Bay number: Route; Name; Additional information
1: 920 (DRT); Eastbound to Harmony Terminal
2: 134B; Progress; Northbound to McNicoll Avenue via Tapscott Road (Rush hour service)
134D: Northbound to Finch Avenue East via Centennial College and Tapscott Road
Northbound to Finch Avenue East via Centennial College and Crow Trail
903A: Kennedy Station–Scarborough Express; Eastbound to Centennial College
3: 131; Nugget; Eastbound to Old Finch Avenue and Morningview Trail
4: 939A; Finch Express; Westbound to Finch station
939B: Westbound to Finch West station via Finch station
5: 129A; McCowan North; Northbound to Major Mackenzie Drive
129B: Northbound to Steeles Avenue East
6: 904; Sheppard–Kennedy Express; Westbound to Don Mills station
7: 133; Neilson; Northbound to Morningside Heights via Centenary Hospital
8: 38A; Highland Creek; Eastbound to Rouge Hill GO Station
38B: Eastbound to University of Toronto Scarborough
938: Highland Creek Express; Eastbound to University of Toronto Scarborough (AM rush hour service)
9 - 13: 38; Highland Creek; Southbound to Kennedy station via Midland Avenue (Line 3 express bus replacement service)
129: McCowan North
131: Nugget
133: Neilson
903: Kennedy Station–Scarborough Express
904: Sheppard–Kennedy Express
938: Highland Creek Express
939: Finch Express
14: 21C; Brimley; Southbound to Kennedy station
43B: Kennedy; Southbound to Kennedy station via Progress Avenue
15: 9; Bellamy; Southbound to Warden station
130A: Middlefield; Northbound to Steeles Avenue East
130B: Northbound to Steeles Avenue East via Maybrook Drive (Rush hour service)
16: 16; McCowan; Southbound to Warden station
406: Scarborough-Guildwood; Southbound to Guildwood GO station (Community bus)
Wheel-Trans
17: 996; Wilson Express; Westbound to Humberwood Boulevard via York Mills station and Wilson station and Humber College (Weekday service)
18: 132; Milner; Northbound to McLevin Avenue and Hupfield Trail
169A: Huntingwood; Westbound to Don Mills station via Van Horne Avenue
169A: Westbound to Don Mills station (Rush hour service)
19: 21C; Brimley; Northbound to Steeles Avenue East

===Other operators===
====GO Transit and intercity bus services====

Scarborough Centre station was also home to the Scarborough Centre Bus Terminal, which was located directly east of the TTC bus platform. Until it closed, the former bus terminal was served by GO Transit and interurban buses, which now stop at various on-street locations near Scarborough Centre station.

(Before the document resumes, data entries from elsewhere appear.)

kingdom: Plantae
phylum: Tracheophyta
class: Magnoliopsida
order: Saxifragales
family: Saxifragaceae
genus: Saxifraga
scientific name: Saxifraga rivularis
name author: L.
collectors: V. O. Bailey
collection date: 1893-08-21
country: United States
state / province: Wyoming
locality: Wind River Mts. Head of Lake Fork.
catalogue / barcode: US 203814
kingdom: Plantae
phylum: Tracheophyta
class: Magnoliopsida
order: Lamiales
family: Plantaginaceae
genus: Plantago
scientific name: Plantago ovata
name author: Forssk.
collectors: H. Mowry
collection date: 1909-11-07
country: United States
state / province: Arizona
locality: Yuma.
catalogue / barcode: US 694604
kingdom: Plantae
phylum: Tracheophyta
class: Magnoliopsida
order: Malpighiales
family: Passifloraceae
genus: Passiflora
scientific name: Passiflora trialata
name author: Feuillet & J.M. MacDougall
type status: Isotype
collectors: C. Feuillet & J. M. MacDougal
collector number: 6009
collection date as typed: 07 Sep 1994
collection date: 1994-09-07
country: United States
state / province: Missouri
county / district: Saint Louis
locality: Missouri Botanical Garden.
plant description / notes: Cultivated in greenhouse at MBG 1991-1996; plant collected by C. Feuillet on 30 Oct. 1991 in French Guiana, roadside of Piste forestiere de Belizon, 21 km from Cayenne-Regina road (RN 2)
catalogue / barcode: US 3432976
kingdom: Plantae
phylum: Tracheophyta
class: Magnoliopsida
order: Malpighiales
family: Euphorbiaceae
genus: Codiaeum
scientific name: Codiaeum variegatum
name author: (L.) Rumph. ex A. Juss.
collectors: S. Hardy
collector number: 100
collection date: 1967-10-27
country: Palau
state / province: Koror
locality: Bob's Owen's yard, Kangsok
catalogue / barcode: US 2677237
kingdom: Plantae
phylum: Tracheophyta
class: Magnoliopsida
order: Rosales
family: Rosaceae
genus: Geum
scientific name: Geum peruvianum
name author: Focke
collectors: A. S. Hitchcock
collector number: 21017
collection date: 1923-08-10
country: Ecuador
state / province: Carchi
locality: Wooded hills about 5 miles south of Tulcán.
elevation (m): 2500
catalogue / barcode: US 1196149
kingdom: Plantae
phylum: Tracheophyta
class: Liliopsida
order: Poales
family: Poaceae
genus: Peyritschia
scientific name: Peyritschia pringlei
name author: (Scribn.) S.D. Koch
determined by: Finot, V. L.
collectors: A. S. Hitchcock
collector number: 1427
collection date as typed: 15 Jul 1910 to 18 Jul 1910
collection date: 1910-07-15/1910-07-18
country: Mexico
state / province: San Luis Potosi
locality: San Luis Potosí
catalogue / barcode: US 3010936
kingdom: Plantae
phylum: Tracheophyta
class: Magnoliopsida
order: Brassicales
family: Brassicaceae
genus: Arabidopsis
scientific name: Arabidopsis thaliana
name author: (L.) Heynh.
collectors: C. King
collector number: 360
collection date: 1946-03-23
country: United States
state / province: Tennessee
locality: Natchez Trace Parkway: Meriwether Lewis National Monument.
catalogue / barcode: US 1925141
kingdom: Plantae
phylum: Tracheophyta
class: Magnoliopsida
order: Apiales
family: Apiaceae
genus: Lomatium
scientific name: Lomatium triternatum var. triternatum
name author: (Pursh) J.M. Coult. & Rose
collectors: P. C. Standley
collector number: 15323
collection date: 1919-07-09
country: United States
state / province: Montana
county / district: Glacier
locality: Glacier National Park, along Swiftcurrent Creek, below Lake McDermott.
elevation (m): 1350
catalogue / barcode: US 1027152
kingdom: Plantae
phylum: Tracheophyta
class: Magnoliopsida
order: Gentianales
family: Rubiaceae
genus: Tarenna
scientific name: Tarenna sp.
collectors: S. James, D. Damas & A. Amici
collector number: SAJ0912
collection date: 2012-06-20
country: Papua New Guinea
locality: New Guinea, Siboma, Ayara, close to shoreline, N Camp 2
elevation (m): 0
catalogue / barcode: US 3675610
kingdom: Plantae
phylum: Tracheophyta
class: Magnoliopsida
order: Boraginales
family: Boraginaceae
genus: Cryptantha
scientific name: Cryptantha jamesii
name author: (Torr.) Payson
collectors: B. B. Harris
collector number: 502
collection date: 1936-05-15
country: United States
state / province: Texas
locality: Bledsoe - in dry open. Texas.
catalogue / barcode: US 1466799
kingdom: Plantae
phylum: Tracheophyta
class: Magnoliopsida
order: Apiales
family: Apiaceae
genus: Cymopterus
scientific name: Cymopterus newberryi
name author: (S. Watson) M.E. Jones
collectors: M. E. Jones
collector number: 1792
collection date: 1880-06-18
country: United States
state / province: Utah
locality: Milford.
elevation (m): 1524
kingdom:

====Durham Region Transit====
Since September 2023, Durham Region Transit (DRT) route 920 buses serve the TTC Scarborough Centre bus terminal. With the introduction of Ontario's One Fare Program, a GTHA-wide fare integration program introduced on February 26, 2024, customers paying by Presto, credit or debit card are able to transfer between TTC and DRT buses without incurring an additional fare during the 2-hour transfer window. As the station is located inside the TTC's fare-paid zone and as free card transfers need to be recorded for the province to reimburse participating transit agencies as well as to enforce double fares for customers ineligible for free transfers, passengers heading towards Durham Region board the DRT buses inside the TTC bus terminal, while those heading towards Scarborough Centre alight at nearby on-street stops outside of the station. The DRT buses previously terminated at McCowan station.